Con todo, tenemos la impresión de que el interrogante sobre el misterio último que a todos nos
envuelve y, como consecuencia, sobre el sentido de nuestra existencia, está ampliamente difundido.
Incluso nos preocupa tener que constatar que a veces, por distintas razones, se ahoga nada más
nacer o corre el peligro de atascarse.
Esto es lo que nos ha impulsado a escribir una «carta» a quienes buscan y, a menudo, se esfuerzan
por hallar una respuesta a las preguntas más profundas de su corazón, así como a quienes ya han
dejado de buscar, resignados o desencantados. Deseamos que sea un diálogo entre amigos, el
punto de partida para ponernos a reflexionar juntos con verdad y transparencia. Una «carta» que
es más bien un conjunto de cartas, algo así como lo son algunas del apóstol Pablo, por emplear
un ejemplo familiar a los que conocen las Sagradas Escrituras.
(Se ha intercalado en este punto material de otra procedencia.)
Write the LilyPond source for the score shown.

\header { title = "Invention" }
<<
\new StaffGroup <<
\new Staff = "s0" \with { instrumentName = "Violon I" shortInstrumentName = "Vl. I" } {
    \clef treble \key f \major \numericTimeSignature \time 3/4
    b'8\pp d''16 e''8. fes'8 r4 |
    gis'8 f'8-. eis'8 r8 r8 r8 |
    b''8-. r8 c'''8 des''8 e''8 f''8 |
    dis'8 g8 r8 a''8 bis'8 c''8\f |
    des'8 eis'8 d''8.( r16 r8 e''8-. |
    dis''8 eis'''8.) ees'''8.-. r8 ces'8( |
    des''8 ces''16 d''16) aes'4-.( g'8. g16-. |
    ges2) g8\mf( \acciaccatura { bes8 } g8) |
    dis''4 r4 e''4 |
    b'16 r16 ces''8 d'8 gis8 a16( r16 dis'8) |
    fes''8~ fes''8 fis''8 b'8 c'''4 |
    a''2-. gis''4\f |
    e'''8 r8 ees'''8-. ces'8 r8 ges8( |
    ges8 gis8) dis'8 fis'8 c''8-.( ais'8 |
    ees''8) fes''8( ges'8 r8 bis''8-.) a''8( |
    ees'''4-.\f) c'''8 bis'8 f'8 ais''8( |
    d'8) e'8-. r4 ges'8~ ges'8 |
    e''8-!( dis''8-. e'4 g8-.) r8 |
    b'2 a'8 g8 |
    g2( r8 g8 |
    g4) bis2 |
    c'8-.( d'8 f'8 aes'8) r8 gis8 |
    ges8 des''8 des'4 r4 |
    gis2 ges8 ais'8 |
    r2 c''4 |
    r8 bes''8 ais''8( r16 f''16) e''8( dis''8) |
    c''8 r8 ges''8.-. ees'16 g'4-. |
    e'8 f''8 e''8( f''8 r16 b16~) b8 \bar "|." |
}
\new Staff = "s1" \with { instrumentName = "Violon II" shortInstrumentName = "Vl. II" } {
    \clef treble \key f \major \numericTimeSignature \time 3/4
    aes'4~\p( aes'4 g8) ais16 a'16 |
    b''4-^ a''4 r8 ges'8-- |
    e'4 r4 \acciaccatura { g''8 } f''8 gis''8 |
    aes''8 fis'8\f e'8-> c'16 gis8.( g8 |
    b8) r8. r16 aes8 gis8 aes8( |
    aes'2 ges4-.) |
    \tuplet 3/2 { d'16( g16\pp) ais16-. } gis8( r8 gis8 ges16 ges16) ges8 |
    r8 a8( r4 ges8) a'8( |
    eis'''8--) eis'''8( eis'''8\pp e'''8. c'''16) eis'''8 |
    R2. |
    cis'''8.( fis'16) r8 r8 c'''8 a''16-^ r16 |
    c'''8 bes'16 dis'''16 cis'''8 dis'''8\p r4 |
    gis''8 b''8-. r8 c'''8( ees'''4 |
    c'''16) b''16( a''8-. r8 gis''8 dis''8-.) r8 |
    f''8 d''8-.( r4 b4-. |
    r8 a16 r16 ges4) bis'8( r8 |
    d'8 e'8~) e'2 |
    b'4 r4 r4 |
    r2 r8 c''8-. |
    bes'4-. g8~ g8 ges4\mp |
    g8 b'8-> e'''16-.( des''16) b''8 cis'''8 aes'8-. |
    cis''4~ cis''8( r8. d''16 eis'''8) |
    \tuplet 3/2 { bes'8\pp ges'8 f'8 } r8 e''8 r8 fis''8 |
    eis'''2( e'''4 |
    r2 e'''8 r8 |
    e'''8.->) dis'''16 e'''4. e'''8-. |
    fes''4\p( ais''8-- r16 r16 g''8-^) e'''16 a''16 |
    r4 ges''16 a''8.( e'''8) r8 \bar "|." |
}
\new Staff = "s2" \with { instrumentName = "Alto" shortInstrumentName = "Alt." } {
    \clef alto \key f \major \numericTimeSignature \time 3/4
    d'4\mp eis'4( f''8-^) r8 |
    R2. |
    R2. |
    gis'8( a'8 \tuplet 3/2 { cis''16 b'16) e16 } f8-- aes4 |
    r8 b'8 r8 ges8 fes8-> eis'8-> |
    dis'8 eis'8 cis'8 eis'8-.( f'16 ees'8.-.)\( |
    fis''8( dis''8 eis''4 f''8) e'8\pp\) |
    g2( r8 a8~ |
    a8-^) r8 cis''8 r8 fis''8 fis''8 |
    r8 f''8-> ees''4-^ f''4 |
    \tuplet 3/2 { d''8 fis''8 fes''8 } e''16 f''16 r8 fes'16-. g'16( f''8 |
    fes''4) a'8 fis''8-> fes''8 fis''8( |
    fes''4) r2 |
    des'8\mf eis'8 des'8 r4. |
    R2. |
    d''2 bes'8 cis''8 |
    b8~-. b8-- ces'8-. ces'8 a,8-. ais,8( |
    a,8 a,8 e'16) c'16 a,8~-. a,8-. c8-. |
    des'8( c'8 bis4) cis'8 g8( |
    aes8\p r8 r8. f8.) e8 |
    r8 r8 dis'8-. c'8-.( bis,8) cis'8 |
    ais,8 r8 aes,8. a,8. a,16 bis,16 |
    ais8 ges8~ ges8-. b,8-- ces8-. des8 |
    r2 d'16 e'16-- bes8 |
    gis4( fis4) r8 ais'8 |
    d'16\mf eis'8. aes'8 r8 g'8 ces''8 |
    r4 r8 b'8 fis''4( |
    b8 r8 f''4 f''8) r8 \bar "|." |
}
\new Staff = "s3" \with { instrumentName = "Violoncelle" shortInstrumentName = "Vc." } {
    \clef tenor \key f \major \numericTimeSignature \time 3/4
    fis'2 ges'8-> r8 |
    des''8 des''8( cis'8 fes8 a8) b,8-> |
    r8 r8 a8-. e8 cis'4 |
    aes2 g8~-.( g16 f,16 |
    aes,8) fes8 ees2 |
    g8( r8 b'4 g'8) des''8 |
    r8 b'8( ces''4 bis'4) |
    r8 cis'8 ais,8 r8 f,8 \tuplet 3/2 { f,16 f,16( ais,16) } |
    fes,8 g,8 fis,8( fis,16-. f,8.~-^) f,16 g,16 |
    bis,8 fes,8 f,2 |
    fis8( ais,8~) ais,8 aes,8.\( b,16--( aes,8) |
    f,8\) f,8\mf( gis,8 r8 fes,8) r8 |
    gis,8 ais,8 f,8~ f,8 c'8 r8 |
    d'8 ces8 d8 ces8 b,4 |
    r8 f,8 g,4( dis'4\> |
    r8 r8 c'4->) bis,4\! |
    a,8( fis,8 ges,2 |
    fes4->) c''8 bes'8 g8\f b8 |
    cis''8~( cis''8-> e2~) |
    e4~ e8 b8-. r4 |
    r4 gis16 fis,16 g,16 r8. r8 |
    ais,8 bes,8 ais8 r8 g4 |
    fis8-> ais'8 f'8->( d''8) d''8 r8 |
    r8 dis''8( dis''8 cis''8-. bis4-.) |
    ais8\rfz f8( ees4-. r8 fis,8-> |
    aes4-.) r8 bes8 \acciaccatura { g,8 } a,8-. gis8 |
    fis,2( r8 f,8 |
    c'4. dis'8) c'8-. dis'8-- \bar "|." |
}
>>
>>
Pedimos a quien lea estas páginas que las interprete como un gesto de amistad. Las hemos
titulado «Carta a los buscadores de Dios» porque entendemos que quien busca razones para vivir,
en el fondo, busca de alguna manera a Dios: queremos proponer un camino para encontrar a Jesús,
el Cristo, el Hijo del Dios vivo que habita entre nosotros, Aquel que rompe nuestros esquemas
y nuestras expectativas, pero también el único al que consideramos que puede darnos el agua que
salta hasta la vida eterna.
Se trata, pues:
— de una invitación a reflexionar juntos sobre las preguntas que nos unen (parte I);
— de un testimonio, enfocado a dar razón de la esperanza que está en nosotros (parte II);
— de una propuesta hecha a quien busca la r uta de un encuentro posible con el Dios de Jesucristo
(parte III).
Primera parte
I. FELICIDAD Y SUFRIMIENTO
Somos buscadores de felicidad, apasionados y jamás saciados. Esta inquietud nos aúna a todos.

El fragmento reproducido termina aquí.